Le tableau La Liberté guidant le Peuple est souvent associé à la Révolution française de 1789, pourtant c'est en 1831 qu'Eugène Delacroix a peint son œuvre, à une époque où l'Empire Napoléonien et la Restauration ont douché les velléités républicaines. Ce sont les événements de juillet 1830, connus sous le nom des Trois Glorieuses, qui inspirèrent Delacroix. Cette révolution n'a certes duré que trois jours mais elle a eu un impact non négligeable en France. En effet, même si elle a échoué à rétablir la République, elle a mis fin au règne des Bourbons (mis en place par Henri IV en 1589) et abolit donc définitivement la monarchie absolue. C'est Louis-Philippe Ier qui succède alors à Charles X, mettant en place une monarchie constitutionnelle.
Eugène Delacroix a donc peint ce tableau entre octobre et décembre 1830, dans l'idée de représenter la révolte populaire lors de laquelle hommes et femmes de toutes classes sociales ont pris d'assaut les barricades. En 1830, Delacroix écrit dans une lettre à son frère : "J'ai entrepris un sujet moderne, une barricade, et si je n'ai pas vaincu pour la patrie au moins peindrais-je pour elle". Et c'est un objectif réussi puisque cette allégorie de la Liberté a ensuite été reprise à travers les âges pour représenter aussi bien la révolution de 1789 que celle de 1848 (qui mis définitivement fin à la monarchie). Ce tableau, acheté par Louis-Philippe en 1831 et exposée au Salon de paris sous le titre Scènes de barricades, fut néanmoins jugé trop révolutionnaire par la suite et retiré du musée Royal, il ne rejoint le Louvre qu'en 1874.
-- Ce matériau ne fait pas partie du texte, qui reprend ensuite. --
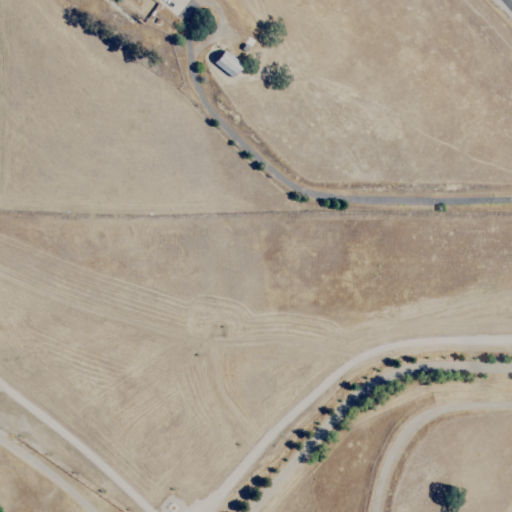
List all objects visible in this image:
road: (505, 6)
building: (224, 64)
road: (314, 196)
road: (358, 397)
road: (414, 421)
road: (46, 475)
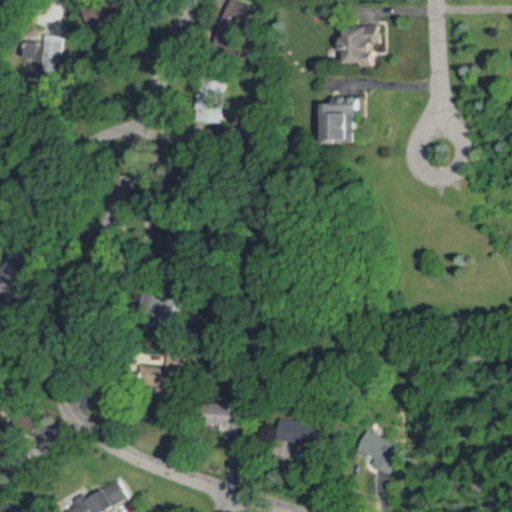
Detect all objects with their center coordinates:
road: (474, 5)
building: (365, 45)
building: (343, 124)
road: (421, 135)
road: (73, 151)
road: (71, 323)
building: (166, 375)
building: (167, 375)
building: (233, 417)
building: (233, 417)
building: (304, 432)
building: (304, 432)
road: (40, 443)
building: (375, 449)
building: (376, 450)
road: (235, 504)
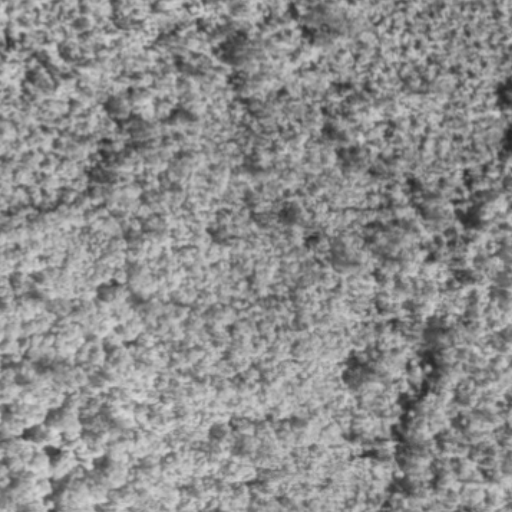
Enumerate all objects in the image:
park: (256, 256)
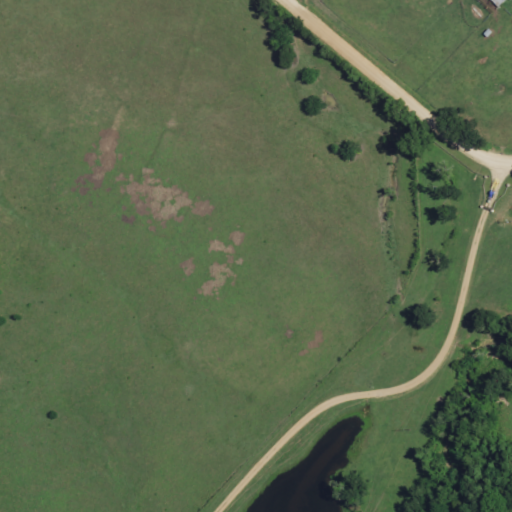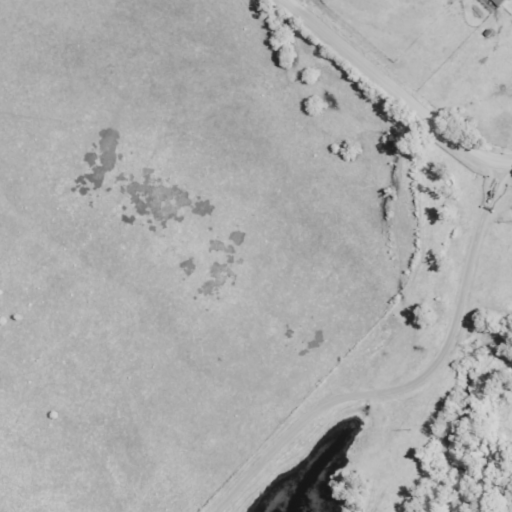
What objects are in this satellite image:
building: (496, 2)
road: (396, 91)
road: (425, 389)
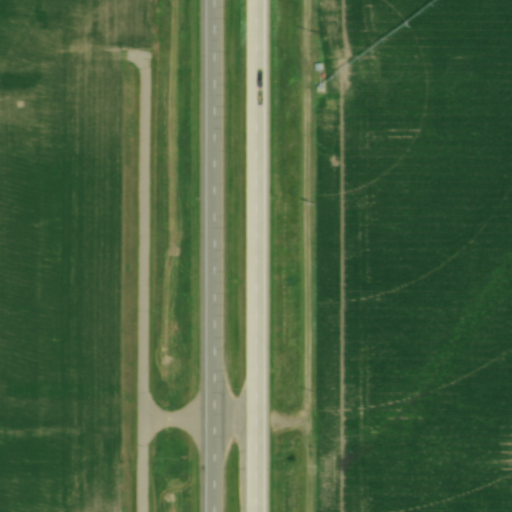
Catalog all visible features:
road: (210, 256)
road: (252, 256)
road: (143, 284)
road: (177, 423)
road: (231, 423)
Quel rapport avec la Hongrie de 2020 ? Cela se trouve dans le contexte historique de l'œuvre. En 1830, le roi Charles X et son ministre le prince de Polignac veulent réprimer définitivement toutes possibilités de contestation et remettent en cause les acquis de la Révolution de 1789. L'opposition, par le biais du journal Le National, prépare le remplacement de Charles X par Louis-Philippe d'Orléans, un noble plus libéral. Le 2 mars 1830, Charles X menace la Chambre des députés de signer quatre ordonnances visant à supprimer la liberté d'expression et de la presse alors même que cela constituerait une violation de la Constitution. Ces ordonnances déclenchent les Trois Glorieuses les 27, 28 et 29 juillet.
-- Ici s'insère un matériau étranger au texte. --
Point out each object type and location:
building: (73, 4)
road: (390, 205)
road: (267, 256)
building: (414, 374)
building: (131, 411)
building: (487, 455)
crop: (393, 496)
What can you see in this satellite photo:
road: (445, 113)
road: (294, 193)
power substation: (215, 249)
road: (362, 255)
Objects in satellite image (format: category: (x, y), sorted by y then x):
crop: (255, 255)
La symbolique est forte, ce tableau a transcendé son auteur (qui par ailleurs était plus bonapartiste que républicain) pour représenter la lutte du peuple contre l'oppression du pouvoir, mais aussi plus largement la lutte pour les libertés fondamentales, dont la liberté d'expression. Par exemple, en janvier 2015 suite aux attentats de Paris, l'artiste photographe Martin Argyroglo a pris ce cliché que l'on peut voir en une de l'Obs. On y voit des manifestant.e.s montrer leur soutien à CharlieHebdo sur la statue de la place de la Nation intitulée "Le Triomphe de la République". Cette scène, dont la composition rappelle le tableau de Delacroix, a fait le tour du monde et, alors que le photographe a modestement intitulé son cliché Nation, les internautes l'ont rebaptisé Le crayon guidant le peuple.
Plantu, dessinateur réchappé de l'attentat, a d'ailleurs repris cette idée dans un de ses dessins, tout comme le cartooniste belge Serge Dehaes.
L'initiative de reproduire le tableau en scène réelle devant le blocus de SZFE s'inscrit donc dans cette symbolique de lutte pour l'indépendance et la liberté d'expression et, dans le contexte actuel, on ne peut que saluer la pertinence de l'idée.